═══ Records provided
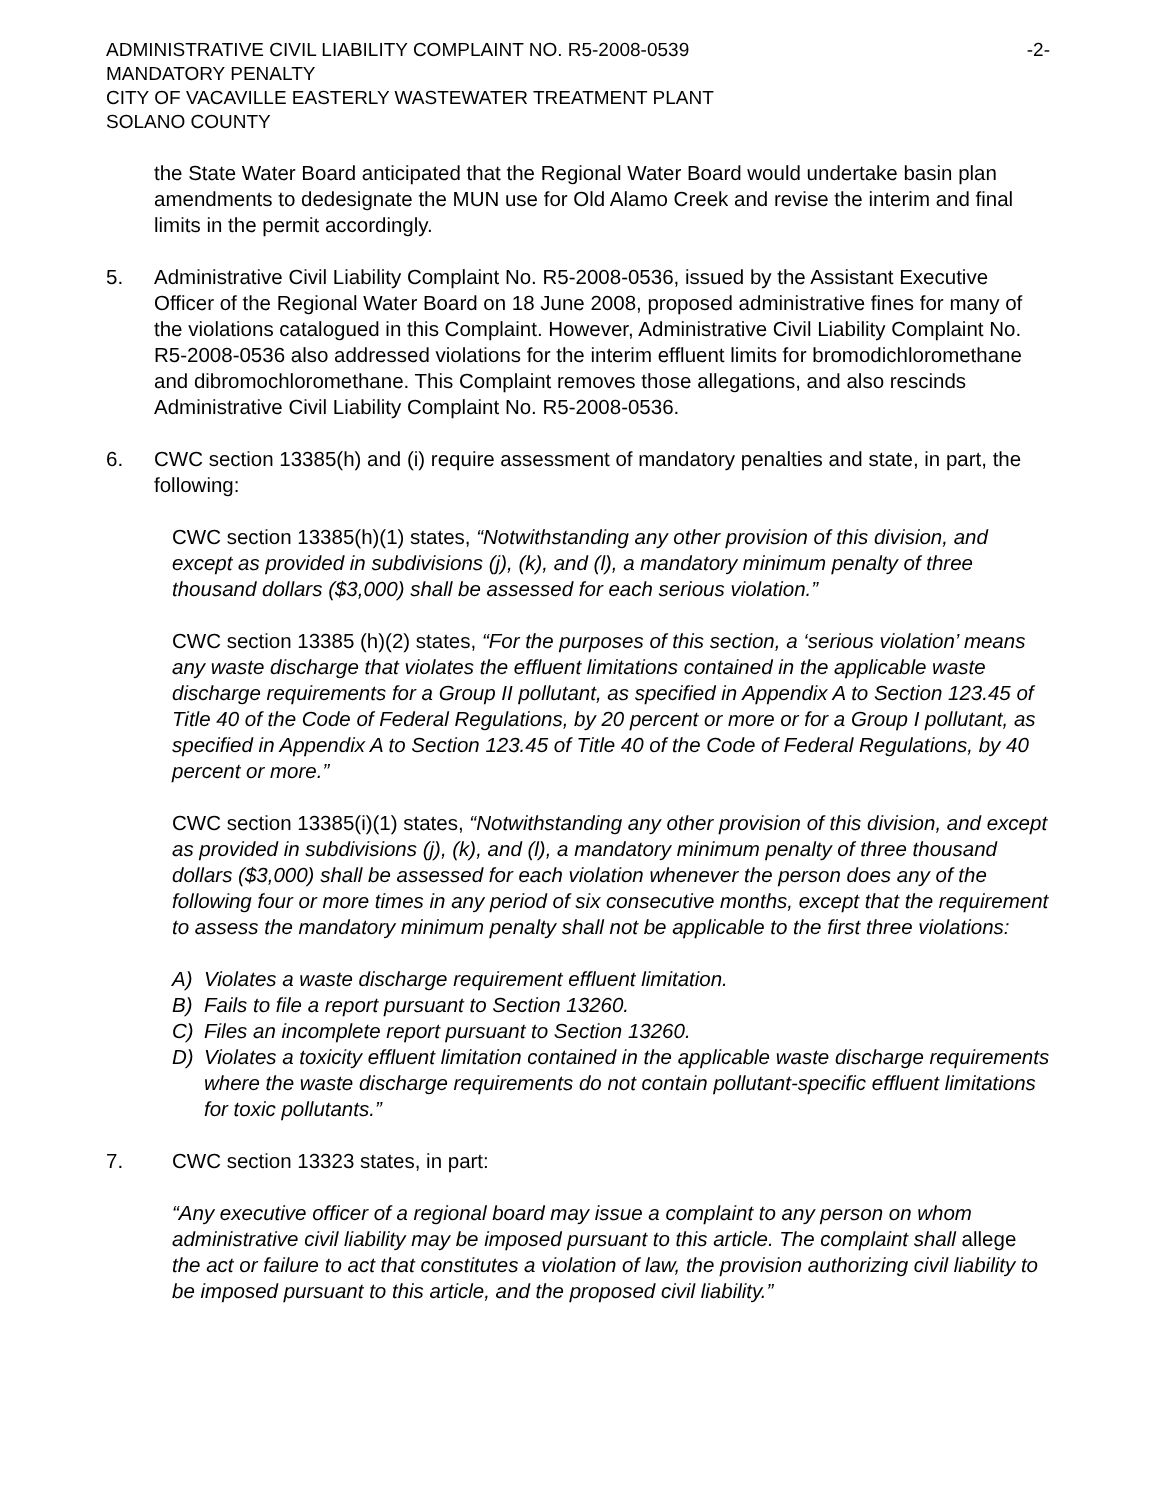ADMINISTRATIVE CIVIL LIABILITY COMPLAINT NO. R5-2008-0539
MANDATORY PENALTY
CITY OF VACAVILLE EASTERLY WASTEWATER TREATMENT PLANT
SOLANO COUNTY
-2-
the State Water Board anticipated that the Regional Water Board would undertake basin plan amendments to dedesignate the MUN use for Old Alamo Creek and revise the interim and final limits in the permit accordingly.
5. Administrative Civil Liability Complaint No. R5-2008-0536, issued by the Assistant Executive Officer of the Regional Water Board on 18 June 2008, proposed administrative fines for many of the violations catalogued in this Complaint. However, Administrative Civil Liability Complaint No. R5-2008-0536 also addressed violations for the interim effluent limits for bromodichloromethane and dibromochloromethane. This Complaint removes those allegations, and also rescinds Administrative Civil Liability Complaint No. R5-2008-0536.
6. CWC section 13385(h) and (i) require assessment of mandatory penalties and state, in part, the following:
CWC section 13385(h)(1) states, “Notwithstanding any other provision of this division, and except as provided in subdivisions (j), (k), and (l), a mandatory minimum penalty of three thousand dollars ($3,000) shall be assessed for each serious violation.”
CWC section 13385 (h)(2) states, “For the purposes of this section, a ‘serious violation’ means any waste discharge that violates the effluent limitations contained in the applicable waste discharge requirements for a Group II pollutant, as specified in Appendix A to Section 123.45 of Title 40 of the Code of Federal Regulations, by 20 percent or more or for a Group I pollutant, as specified in Appendix A to Section 123.45 of Title 40 of the Code of Federal Regulations, by 40 percent or more.”
CWC section 13385(i)(1) states, “Notwithstanding any other provision of this division, and except as provided in subdivisions (j), (k), and (l), a mandatory minimum penalty of three thousand dollars ($3,000) shall be assessed for each violation whenever the person does any of the following four or more times in any period of six consecutive months, except that the requirement to assess the mandatory minimum penalty shall not be applicable to the first three violations:
A) Violates a waste discharge requirement effluent limitation.
B) Fails to file a report pursuant to Section 13260.
C) Files an incomplete report pursuant to Section 13260.
D) Violates a toxicity effluent limitation contained in the applicable waste discharge requirements where the waste discharge requirements do not contain pollutant-specific effluent limitations for toxic pollutants.”
7. CWC section 13323 states, in part:
“Any executive officer of a regional board may issue a complaint to any person on whom administrative civil liability may be imposed pursuant to this article. The complaint shall allege the act or failure to act that constitutes a violation of law, the provision authorizing civil liability to be imposed pursuant to this article, and the proposed civil liability.”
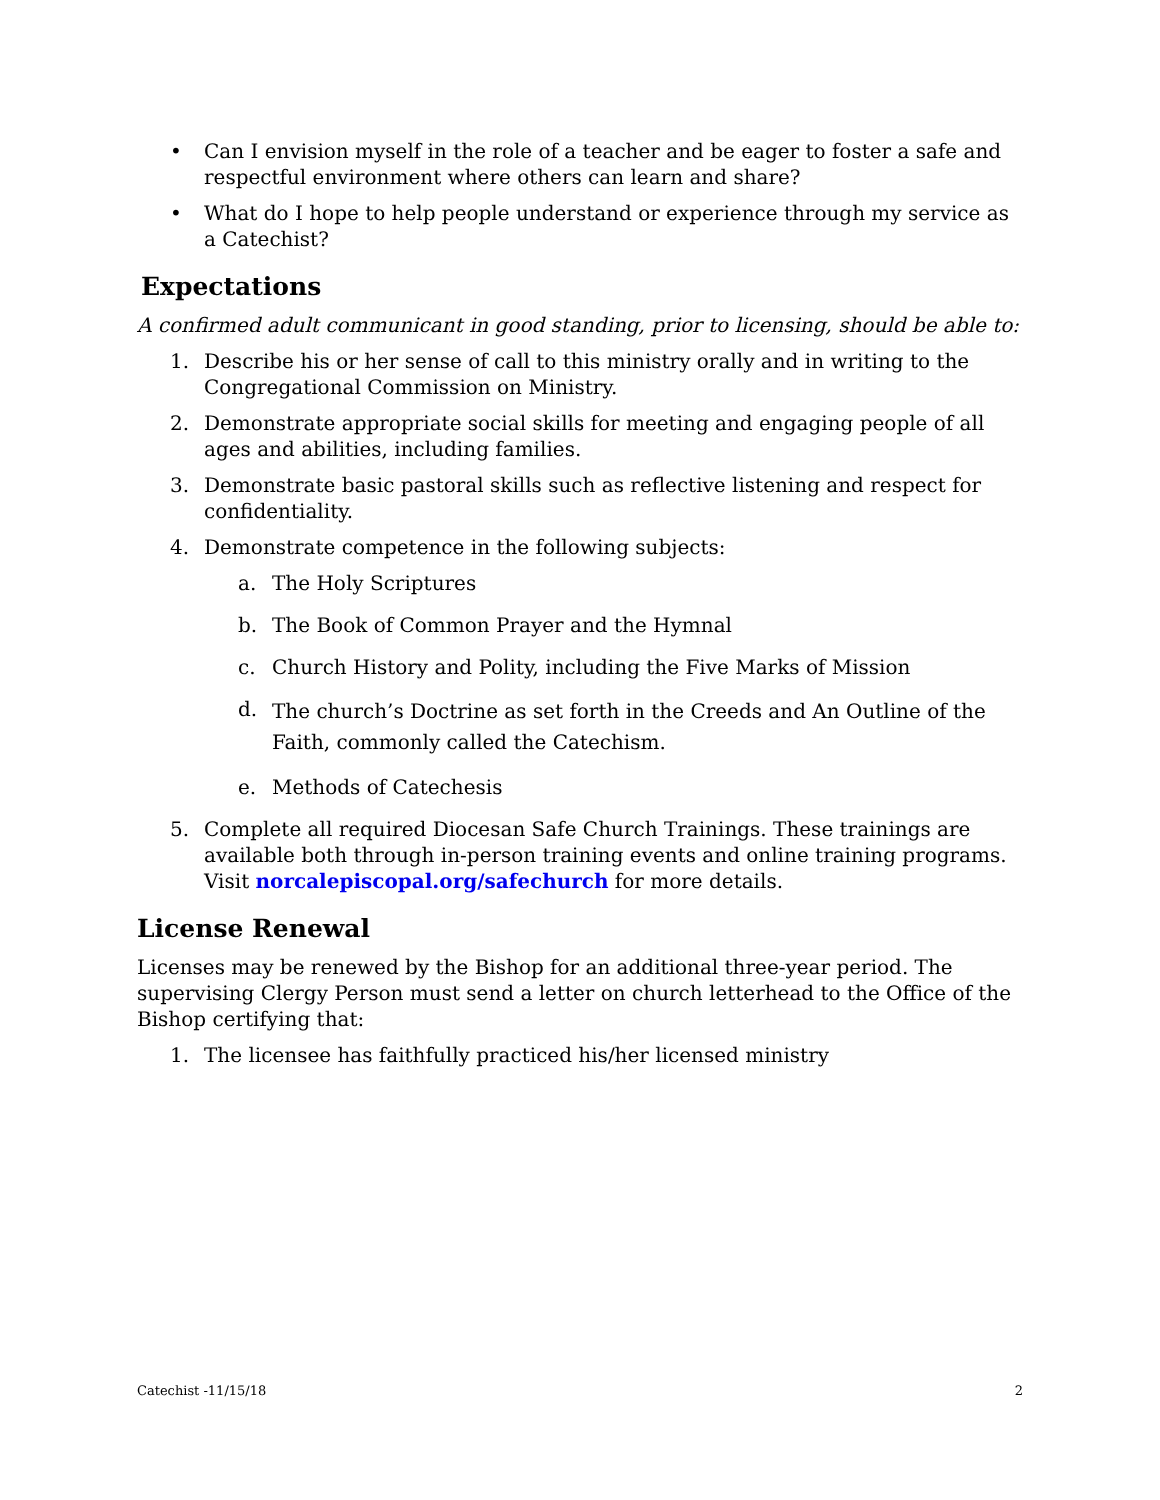• Can I envision myself in the role of a teacher and be eager to foster a safe and respectful environment where others can learn and share?
• What do I hope to help people understand or experience through my service as a Catechist?
Expectations
A confirmed adult communicant in good standing, prior to licensing, should be able to:
1. Describe his or her sense of call to this ministry orally and in writing to the Congregational Commission on Ministry.
2. Demonstrate appropriate social skills for meeting and engaging people of all ages and abilities, including families.
3. Demonstrate basic pastoral skills such as reflective listening and respect for confidentiality.
4. Demonstrate competence in the following subjects:
a. The Holy Scriptures
b. The Book of Common Prayer and the Hymnal
c. Church History and Polity, including the Five Marks of Mission
d.
The church’s Doctrine as set forth in the Creeds and An Outline of the Faith, commonly called the Catechism.
e. Methods of Catechesis
5. Complete all required Diocesan Safe Church Trainings. These trainings are available both through in-person training events and online training programs. Visit norcalepiscopal.org/safechurch for more details.
License Renewal
Licenses may be renewed by the Bishop for an additional three-year period. The supervising Clergy Person must send a letter on church letterhead to the Office of the Bishop certifying that:
1. The licensee has faithfully practiced his/her licensed ministry
Catechist -11/15/18 2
══════
Filter the data for the string "that". Copy each matching line.

## Task output
the State Water Board anticipated that the Regional Water Board would undertake basin plan amendments to dedesignate the MUN use for Old Alamo Creek and revise the interim and final limits in the permit accordingly.
CWC section 13385 (h)(2) states, “For the purposes of this section, a ‘serious violation’ means any waste discharge that violates the effluent limitations contained in the applicable waste discharge requirements for a Group II pollutant, as specified in Appendix A to Section 123.45 of Title 40 of the Code of Federal Regulations, by 20 percent or more or for a Group I pollutant, as specified in Appendix A to Section 123.45 of Title 40 of the Code of Federal Regulations, by 40 percent or more.”
CWC section 13385(i)(1) states, “Notwithstanding any other provision of this division, and except as provided in subdivisions (j), (k), and (l), a mandatory minimum penalty of three thousand dollars ($3,000) shall be assessed for each violation whenever the person does any of the following four or more times in any period of six consecutive months, except that the requirement to assess the mandatory minimum penalty shall not be applicable to the first three violations:
“Any executive officer of a regional board may issue a complaint to any person on whom administrative civil liability may be imposed pursuant to this article. The complaint shall allege the act or failure to act that constitutes a violation of law, the provision authorizing civil liability to be imposed pursuant to this article, and the proposed civil liability.”
Licenses may be renewed by the Bishop for an additional three-year period. The supervising Clergy Person must send a letter on church letterhead to the Office of the Bishop certifying that:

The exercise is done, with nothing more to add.